**ACTIVITIES**.
**A.** Please reproduce word for word the passage of the Goldman Sachs layoffs article from "On Wednesday, Goldman" up to and including "contacted by Insider.".
**B.** In the Goldman Sachs layoffs article, on what date is the bank expected to release its fourth-quarter 2022 earnings?
**C.** Write the next part of the Goldman Sachs layoffs article, picking up after its final sentence.

Goldman Sachs is following through on its reported plan to lay off thousands of employees as dealmaking slowed from 2021 when the industry staffed up to meet the demand. 

On Wednesday, Goldman Sachs began conversations with employees affected by layoffs, a source with knowledge of the situation told Insider. All told, the planned cuts will affect no more than 3,200 employees out of the bank’s roughly 49,500 workforce, the source said. This works out to a maximum of about 6.5% of Goldman’s global headcount.

Goldman Sachs declined to comment on the layoffs when contacted by Insider.

Goldman Sachs had previously laid off employees in its media and tech teams, among others, Insider reported in September. Goldman’s consumer banking unit also faced mounting losses in 2022

Wall Street layoffs tend to be timed to precede the earnings and spring bonus season, cutting employees loose before large sums are handed out. The bank is expected to release its earnings for Q4 2022 on January 17. 

Wall Street cuts during downturns tend to affect highly-paid executive-level employees as well as support staff like those doing research, administrative and tech work, said Jeanne Branthover, a managing partner at recruiting firm DHR Global, who specializes in placing bankers and senior-level executives at financial services firms.

“A lot of these firms hired support teams for business developers and dealmakers, but things are changing rapidly,” she said. Indeed, dealmaking slowed sharply in 2022.

Collected data:
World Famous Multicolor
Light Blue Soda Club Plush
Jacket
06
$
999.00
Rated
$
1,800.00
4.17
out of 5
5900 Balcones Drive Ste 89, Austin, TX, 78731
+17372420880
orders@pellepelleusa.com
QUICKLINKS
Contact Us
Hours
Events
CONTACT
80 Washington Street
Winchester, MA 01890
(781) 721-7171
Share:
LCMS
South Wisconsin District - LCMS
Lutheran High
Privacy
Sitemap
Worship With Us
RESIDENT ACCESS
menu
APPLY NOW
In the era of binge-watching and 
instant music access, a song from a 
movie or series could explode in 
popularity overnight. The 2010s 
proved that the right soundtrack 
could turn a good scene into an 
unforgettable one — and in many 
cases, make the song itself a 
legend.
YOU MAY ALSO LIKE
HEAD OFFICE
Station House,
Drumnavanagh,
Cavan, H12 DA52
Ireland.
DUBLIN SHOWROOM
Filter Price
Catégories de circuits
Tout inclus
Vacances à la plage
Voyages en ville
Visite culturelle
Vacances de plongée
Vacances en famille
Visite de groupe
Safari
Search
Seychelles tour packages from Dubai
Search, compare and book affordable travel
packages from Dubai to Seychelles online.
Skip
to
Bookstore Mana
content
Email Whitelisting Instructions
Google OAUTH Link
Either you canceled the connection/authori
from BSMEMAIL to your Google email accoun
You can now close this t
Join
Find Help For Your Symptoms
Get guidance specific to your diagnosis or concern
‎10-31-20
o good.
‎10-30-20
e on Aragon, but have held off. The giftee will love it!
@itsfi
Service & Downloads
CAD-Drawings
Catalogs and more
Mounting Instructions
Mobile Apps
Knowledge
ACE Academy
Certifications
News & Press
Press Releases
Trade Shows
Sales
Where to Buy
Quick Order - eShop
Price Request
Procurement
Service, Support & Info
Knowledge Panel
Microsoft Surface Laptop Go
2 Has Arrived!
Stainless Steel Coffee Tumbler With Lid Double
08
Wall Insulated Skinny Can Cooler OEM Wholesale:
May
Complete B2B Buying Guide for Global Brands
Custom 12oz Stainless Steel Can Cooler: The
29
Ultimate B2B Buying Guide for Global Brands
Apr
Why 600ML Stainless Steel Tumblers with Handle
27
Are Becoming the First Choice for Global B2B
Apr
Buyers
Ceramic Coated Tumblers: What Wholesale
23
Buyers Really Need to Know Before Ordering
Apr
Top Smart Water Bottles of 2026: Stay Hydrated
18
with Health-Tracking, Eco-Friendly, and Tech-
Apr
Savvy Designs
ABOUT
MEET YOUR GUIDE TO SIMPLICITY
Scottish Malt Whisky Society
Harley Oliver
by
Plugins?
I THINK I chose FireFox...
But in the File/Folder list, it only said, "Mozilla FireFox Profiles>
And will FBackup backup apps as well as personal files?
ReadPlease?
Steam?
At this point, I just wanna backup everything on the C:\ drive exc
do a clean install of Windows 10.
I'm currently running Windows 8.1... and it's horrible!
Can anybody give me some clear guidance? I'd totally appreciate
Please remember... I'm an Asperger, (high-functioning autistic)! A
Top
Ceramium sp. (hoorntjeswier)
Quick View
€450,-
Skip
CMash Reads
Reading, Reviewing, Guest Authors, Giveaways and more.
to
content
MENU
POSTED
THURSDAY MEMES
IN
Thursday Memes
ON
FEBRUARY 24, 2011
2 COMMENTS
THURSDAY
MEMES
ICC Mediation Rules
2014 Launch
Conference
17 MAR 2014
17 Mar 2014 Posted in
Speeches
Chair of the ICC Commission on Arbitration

**EXPECTED RESULTS**.
**A.**
On Wednesday, Goldman Sachs began conversations with employees affected by layoffs, a source with knowledge of the situation told Insider. All told, the planned cuts will affect no more than 3,200 employees out of the bank’s roughly 49,500 workforce, the source said. This works out to a maximum of about 6.5% of Goldman’s global headcount.

Goldman Sachs declined to comment on the layoffs when contacted by Insider.

**B.** January 17.

**C.**
The cuts at Goldman follow tech industry layoffs that have seen engineers at Meta, Twitter, and other companies lose their jobs in recent months. 

A recent survey by the accounting firm PricewaterhouseCoopers highlighted how intent executives have been on cost-cutting to weather rising interest rates and the decline of dealmaking from highs in 2021. 

In the PwC survey in November, more than 80% of the more than 650 executives who participated said they anticipated a recession and planned to reduce their workforces. The survey report stated that there could be a circular effect to this approach when companies act similarly on a large scale, manifesting the anticipated downturn. 

“When companies hunker down in anticipation of an economic downturn, they conserve cash and scale back spending,” the report said. “When entire industries take this approach, they can create the very situation they were hoping to avoid.”